Die Szene änderte sich auf einmal und ich befand mich plötzlich mitten in einer Finsternis.

Es war stockdunkel. Alles um mich herum war schwarz. Es war nichts zu erkennen. Ich lief ziellos durch diese Dunkelheit, doch es gab irgendwie kein Ende. Einzig und allein war der Schall meiner Schritte laut zu hören. Wieso lief ich eigentlich? Wollte ich etwa aus dieser Finsternis fliehen? Aber ich hatte doch nicht einmal Angst. Ich blieb stehen, weil ich wusste, dass das Laufen keinen Sinn machte. Ich drehte mich um, dann zur Seite und dann wieder nach vorne – Nichts. Ich war alleine und es war extrem still. So still, dass ich meinen eigenen Herzschlag hören konnte.
„Gib mir den Ball!“, erschallte es. Erschrocken zuckte ich für einen kurzen Moment zusammen. Ich sah niemanden, hörte aber plötzlich jemanden reden, oder bildete ich mir das nur ein? Ich senkte konzentriert meinen Kopf nach unten und stand still. „Du bist gemein!“, sagte eine Mädchenstimme wieder. Ich erkannte diese Stimme. Das war ich, aber wenn dieses Mädchen also ich war, mit wem sprach ich da? Etwa mit dem Jungen in der grünen Jacke, also Mark? In diesem Moment ertönte eine Stimme, die lachte. Verblüfft weitete ich meine Augen. Wessen Stimme war das? Ich hatte sie noch nie gehört. Mark klang nicht so. Ich hörte noch genauer hin. „Gib mir bitte jetzt den Ball, oder…“, sagte meine Stimme. „Oder was?“, fragte diese unbekannte Stimme. „Ich erzähl ihnen, was du gemacht hast.“, hörte ich mich sagen. „Nein, das wirst du nicht!“, schrie die Jungenstimme wütend. „Doch!“, schrie meine Stimme zurück. Der Streit wurde lauter und lauter. Ich und dieser unbekannte Junge stritten wirklich heftig. „Lass mich los!“, schrie der Junge und plötzlich erschallte ein lautes Quietschen von Autobremsen. Dann war es für einen kurzen Moment mucksmäuschenstill, aber diese Stille war nicht von Dauer. Wie aus dem Nichts ertönten auf einmal laute Geräusche.

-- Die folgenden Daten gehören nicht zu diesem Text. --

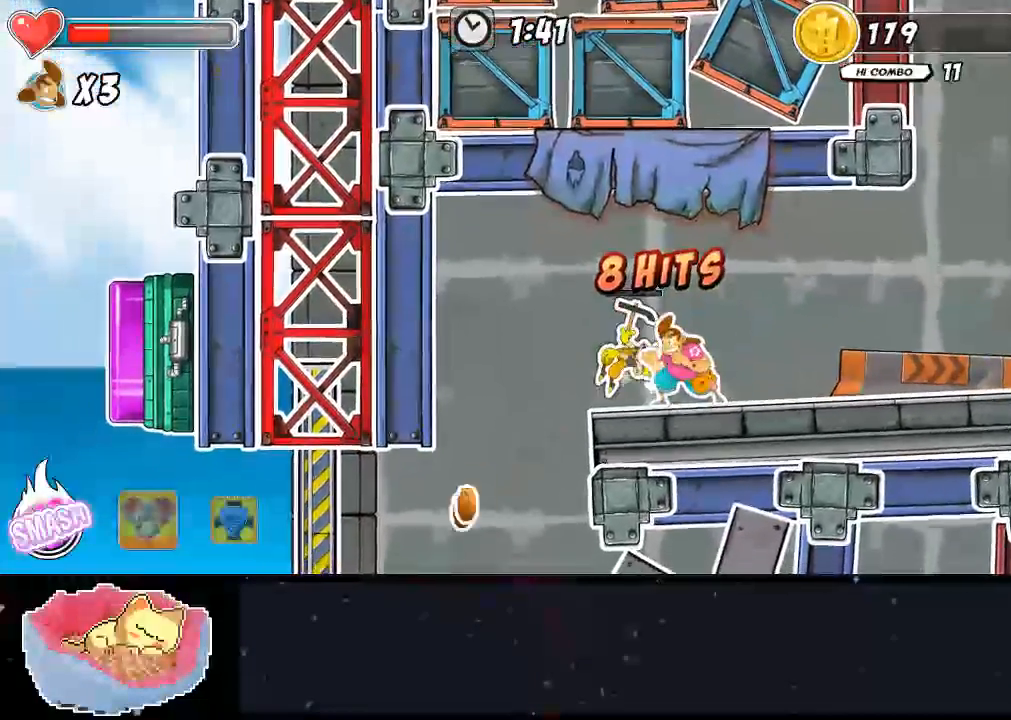
{"dt_ms": 500, "buttons": [], "left_stick": "center", "right_stick": "center", "events": []}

Sirenen, Schreie, das Quietschen der Bremsen, all das war plötzlich in einer unerträglichen Lautstärke zu hören. Mein ganzer Körper fing sofort zu zittern an und ich konnte nicht mehr normal atmen. Mein Herz raste extrem schnell und ich atmete wie wild ein und aus. Ich konnte mich selber nicht mehr kontrollieren. Mein Körper machte was es wollte. Ich dagegen war total machtlos. Panisch schnappte ich nach Luft. Was war mit mir los? Wieso streikte plötzlich mein Körper? In diesem Moment ertönten laute Schreie. Ich verkrampfte und bekam keine Luft. Ich wollte aufschreien, aber nicht einmal einen kleinen Mucks bekam ich aus dem Mund. Der Sauerstoff in meinem Körper mangelte bereits. Ich brauchte Luft, unbedingt!
Eine unerklärliche Panik machte sich in mir breit. Mein Herz raste noch schneller, ich versuchte Luft zu holen, doch ich konnte nicht. Mein Körper machte was es wollte und meine Lungen streikten. Die Geräusche wurden lauter und lauter. Panisch versuchte ich von diesem Lärm zu fliehen. Ich lief ängstlich durch diese Dunkelheit. Meine Schritte wurden schneller und schneller und doch verfolgten mich diese Schreie, dieses Sirenen und das Quietschen der Bremsen. Plötzlich stolperte ich und fiel zu Boden.
Sofort erschien ein Licht und ich befand mich nun auf der Straße. Ich sah mich als kleines Kind am Boden liegen. Ich blutete überall.  Erschrocken riss ich die Augen auf. Das was ich vor mir sah, war mein Unfall. In diesem Moment war das Geräusch eines Motors zu hören und ich sah sofort auf. Das Auto fuhr rückwärts, wendete und fuhr mit Vollgas wieder davon. Es ging alles so schnell, dass ich nicht einmal den Fahrer erkennen konnte.
Plötzlich machte sich in mir die Atemnot breit und ich war dabei mein Bewusstsein zu verlieren.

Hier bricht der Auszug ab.